I wanted to tell him to stop, to never tell me, to laugh this awfulness away. But I nodded and held on with all my strength.
“You’ll need to be tested too—just in case. But I’m hoping you weren’t exposed like I was.”
“Exposed to what?” I wanted to go deaf, to never listen to what devil hurt my love, but instead, my ears rang…waiting for his answer. And even though I knew it was coming. Even though I’d heard it in my head and watched it happen over and over in my nightmares, it still had the power to change my world.
To change me as a person.
To strip aside my remaining youth and make me so much older than I ever wanted to be.

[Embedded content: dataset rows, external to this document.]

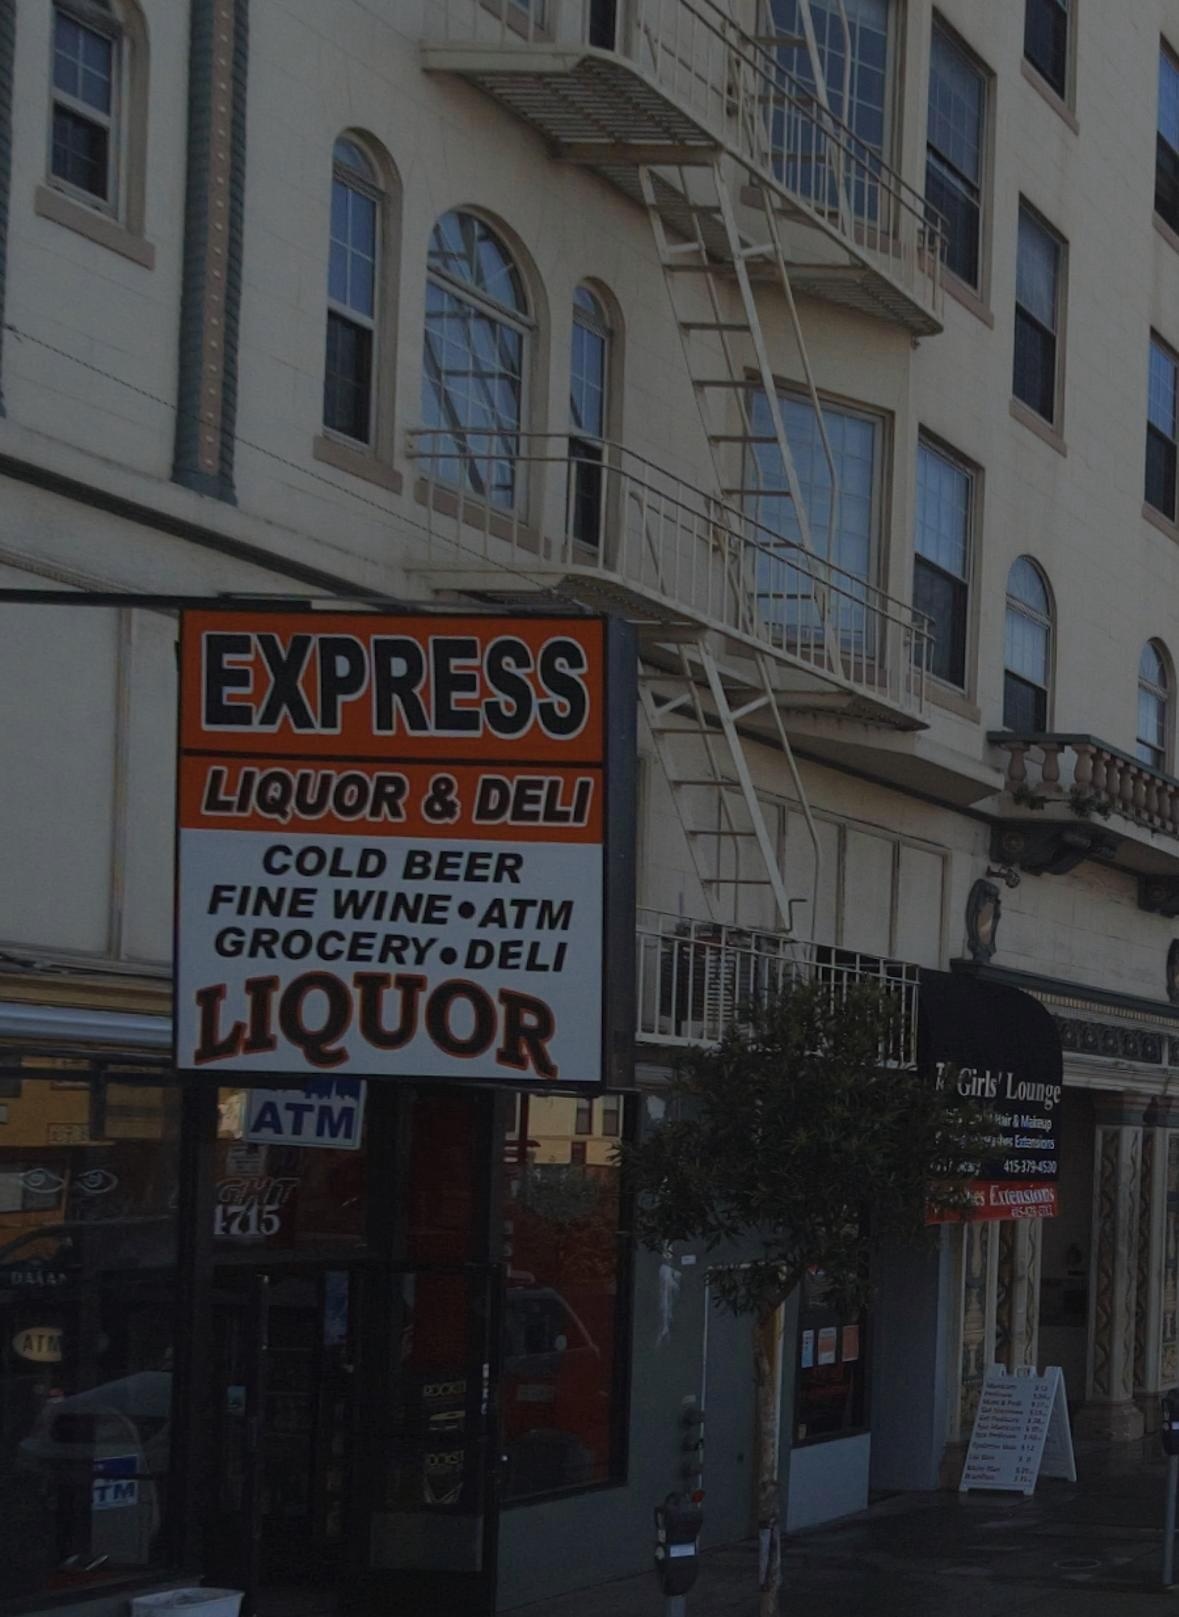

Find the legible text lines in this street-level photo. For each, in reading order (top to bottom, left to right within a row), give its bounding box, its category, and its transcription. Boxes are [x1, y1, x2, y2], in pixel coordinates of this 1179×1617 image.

[199, 628, 591, 739] BusinessName: EXPRESS
[199, 762, 596, 829] None: LIQUOR & DELI
[257, 838, 530, 888] None: COLD BEER
[204, 879, 579, 934] None: FINE WINE-ATM
[211, 924, 572, 974] None: GROCERY-DELI
[191, 967, 561, 1083] None: LIQUOR
[953, 1064, 1064, 1114] BusinessName: Girls' Lounge
[245, 1096, 361, 1145] None: ATM
[998, 1110, 1053, 1133] None: air & Makeup
[1011, 1131, 1057, 1153] None: Extensions
[207, 1173, 305, 1210] None: GHT
[983, 1181, 1058, 1208] None: Extensions
[1000, 1156, 1060, 1178] None: 415-379-45**
[222, 1201, 286, 1239] StreetNumber: 715
[15, 1329, 66, 1359] None: ATM
[89, 1478, 140, 1505] None: TM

“Asbestos poisoning.” He swallowed hard, his chest working. “I have stage one mesothelioma.”
I tried to speak, to be brave and ask questions, but I left him totally alone to explain.
A foreign word I didn’t know.
A title to a host of unrecognisable evil.
I was clueless.
I was shell-shocked.
I didn’t know myself anymore.
I only knew a canyon of vast quaking emptiness with a river of the roughest, churniest despair.
Ren swallowed again, chewing on tears. “I’ve had two treatments with a drug called Keytruda. It’s been proven in other studies to be very successful. Some even call it the miracle drug, and it doesn’t cause as many side effects as chemo.”